Menteri Hukum dan HAM Yasonna Laoly. (Detik.com/Agung Pambudhy)
Berempat.com

Berkabar.ID – Undang-Undang (UU) MD3 resmi berlaku mulai hari ini. Pemerintah bahkan telah memberikan nomor terhadap UU tersebut, yakni UU Nomor 2 tahun 2018.

“Pengesahannya sudah tadi malam, nomor 2. Kita sudah buat lembaran negaranya. Jadi sudah berlaku sebagai UU,” kata Menteri Hukum dan Hak Asasi Manusia (Menkum HAM) Yasonna di kompleks parlemen, Senayan, Jakarta, Kamis (15/3).

Yasonna mengatakan, penomoran UU MD3 itu juga sudah diketahui Presiden Joko Widodo (Jokowi). Ia juga mempersilahkan masyarakat yang tidak puas dan merasa keberatan untuk mengajukan uji materi terhadap pasal-pasal kontroversial UU MD3 melalui Mahkamah Konstitusi.

“Kalau masyarakat tidak puas, maka sekarang sudah boleh menggugatnya, karena nomornya sudah ada sebagai UU. Jadi kalau sekarang mau mengajukan judicial review bisa,” sebut Yasonna.

Kritik DPR Bisa Dipenjara

Ilustrasi demo (thetanjungpuratimes.com)

Sesuai konstitusi, UU MD3 yang belum ditandatangani Presiden Jokowi sudah sah pada hari ini. Pasal-pasal yang dikatakan anti-kritik ini pun otomatis membuat masyarakat harus berhati-hati karena dapat membuat seseorang dipidana atau diproses hukum bila dianggap mencemarkan nama baik anggota DPR.

Salah satu pasal kontroversial adalah pasal 122 yang mengatur tugas Mahkamah Kehormatan Dewan (MKD). Salah satu kewenangan di huruf (k) mengizinkan MKD mengambil langkah hukum terhadap pihak-pihak yang merendahkan DPR.

Bamsoet: Masyarakat Tidak Perlu Takut

Ketua DPR Bambang Soesatyo ketika wawancara dengan LKBN Antara di Gedung DPR Senayan Jakarta, Selasa (16/1). (ANTARA/Wahyu Putro)

Ketua DPR Bambang Soesatyo meminta masyarakat agar tidak perlu khawatir dengan adanya undang-undang tersebut.
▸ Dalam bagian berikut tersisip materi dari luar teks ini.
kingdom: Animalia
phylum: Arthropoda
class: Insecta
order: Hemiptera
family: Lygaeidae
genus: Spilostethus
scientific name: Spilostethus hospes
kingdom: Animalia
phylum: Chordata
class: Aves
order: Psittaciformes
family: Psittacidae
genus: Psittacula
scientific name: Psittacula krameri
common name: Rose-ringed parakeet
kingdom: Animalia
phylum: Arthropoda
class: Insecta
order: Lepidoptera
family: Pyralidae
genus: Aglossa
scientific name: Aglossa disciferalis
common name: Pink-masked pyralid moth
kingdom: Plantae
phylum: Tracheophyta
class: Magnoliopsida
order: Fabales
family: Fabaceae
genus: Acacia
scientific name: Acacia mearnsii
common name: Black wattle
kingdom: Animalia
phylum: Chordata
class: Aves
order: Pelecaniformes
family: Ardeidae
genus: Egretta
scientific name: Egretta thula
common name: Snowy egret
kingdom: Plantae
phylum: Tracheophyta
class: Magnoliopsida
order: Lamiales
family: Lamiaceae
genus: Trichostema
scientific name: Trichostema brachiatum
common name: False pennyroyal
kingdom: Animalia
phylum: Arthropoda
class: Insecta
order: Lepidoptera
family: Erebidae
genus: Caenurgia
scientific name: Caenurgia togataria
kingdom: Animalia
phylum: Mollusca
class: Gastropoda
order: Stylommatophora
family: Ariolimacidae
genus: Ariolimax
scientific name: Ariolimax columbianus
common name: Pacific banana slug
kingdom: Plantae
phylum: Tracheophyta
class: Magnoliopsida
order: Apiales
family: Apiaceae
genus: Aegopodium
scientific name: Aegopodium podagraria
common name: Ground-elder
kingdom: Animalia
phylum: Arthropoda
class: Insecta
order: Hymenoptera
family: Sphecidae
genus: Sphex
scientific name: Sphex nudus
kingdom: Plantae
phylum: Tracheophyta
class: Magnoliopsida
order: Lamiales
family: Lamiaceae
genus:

Sebab, UU tersebut tidak akan mengebiri kebebasan masyarakat untuk mengkritik DPR.

Demikian pula dalam hal pemanggilan paksa dalam Pasal 73. Menurut Bambang, ketentuan itu telah ada sebelumnya dan tidak pernah bermasalah.

Bamsoet menerangkan, meski sudah ada sebelumnya, ketentuan pemanggilan paksa tidak pernah digunakan DPR, karena pemanggilan ketiga semuka pihak yang diperiksa DPR pasti hadir.

Ia lantas memberikan contoh seperti saat Komisi III DPR memanggil pimpinan KPK. DPR tidak pernah menggunakan ketentuan pemanggilan paksa lantaran KPK pada panggilan ketiga dalam setiap rapat kerja selalu hadir.

“Jadi patuh kepada aturan main yang ada di DPR. Jadi enggak perlu dikhawatirkan soal adanya ancaman bagi demokrasi,” ujar Bambang Soesatyo di Kompleks Parlemen, Senayan, Jakarta, Rabu (14/3).

Ia juga mengucapkan terima kasihnya kepada masyarakat yang berpikir dewasa tanpa membuat keributan, dan menggunakan haknya untuk uji materi kepada Mahkamah Konstitusi jika merasa keberatan dengan UU MD3.

“Kami dari DPR mengucapkan terima kasih kepada masyarakat yang telah paham dan dewasa. Tidak ada ribut-ribut dan mereka menggunakan haknya melakukan pendaftaran di MK (Mahkamah Konstitusi) untuk uji materi. Jadi heran juga kalau ada yang mempersoalkan,” kata dia.